The liquid oil filled a container with the transducer surface at its focal distance from the surface of the oil. The laser beam was directed towards the transducer center from the top of the container. The sample liquid was used in three different configurations. In the first configuration, a plexiglass cylinder filled with water (4 mm height) was located on the surface of the oil where a plastic wrap at the bottom of the cylinder separated the two liquids (Fig. 3(a)). This configuration was employed to measure the absorption coefficient of liquids via the shape of the PA signal. In the second configuration, the surface of the oil was in contact with air (Fig. 3(b)). This configuration was used to measure the change of the PA signal while temperature decreased from 45° to 25 °C. The oil samples and water used in the container in which the sample was immersed were first heated to temperature of ∼50 °C on a hot plate, then added to the containers and allowed to cool down slowly to room temperature while measurements were performed. Room temperature was kept at ∼21 °C. A high accuracy resistance temperature detector thermometer (Omega HH804U, CT, USA) was used to measure the temperature of oil samples. The detailed specifications of the material used as samples in the experiments are reported in Table 1. The third configuration shown in Fig.3(c) was employed to measure the PA signal from a 1-mm layer cholesterol or cholesteryl oleate while temperature decreased from 45° to 25 °C. Due to the high ultrasonic attenuation of cholesterol and cholesteryl oleate, a thin layer was employed to minimize this effect.

Table 1.

Lipid substances used and their specifications.

Material Manufacturer
Mineral Oil Rexall, Ontario, Canada
Castor Oil Castor oil 100%, Rexall, Ontario, Canada
Olive Oil Rexall, Ontario, Canada
Glycerine Glycerine 100%, Rexall, Ontario, Canada
Cholesterol 95% A11470, Alfa Aesar, Ward Hill, MA, USA
Cholesteryl oleate A11378, Alfa Aesar, Ward Hill, MA, USA

Furthermore, the speeds of sound and acoustic attenuations of the samples were measured using an ultrasonic pitch-catch set-up.

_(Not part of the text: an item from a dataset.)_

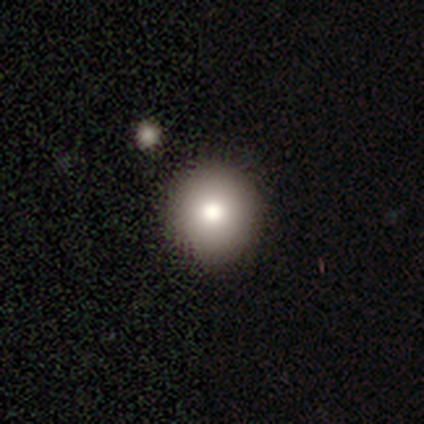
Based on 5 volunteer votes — Smooth or featured: smooth — 80% (star or artifact — 20%)
How rounded: round — 100%
Merging: none — 100%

4. Experimental results and discussion

The absorption coefficients of distilled water, mineral oil, castor oil, olive oil and glycerin were measured by the direct optical method at 1210 nm (Fig. 2). These absorption coefficients were found to be constant throughout the experimental temperature range of 25 °C and 45 °C (Table 2). The reported values are not corrected for surface reflectance, but this effect is considered in the calculation of errors. Furthermore, the absorption coefficients of cholesterol and cholesteryl oleate were measured while they were heated to their melting point. Melting these lipids reduced the effect of optical scattering.

Table 2.

The estimated absorption coefficients of samples at 1210 nm.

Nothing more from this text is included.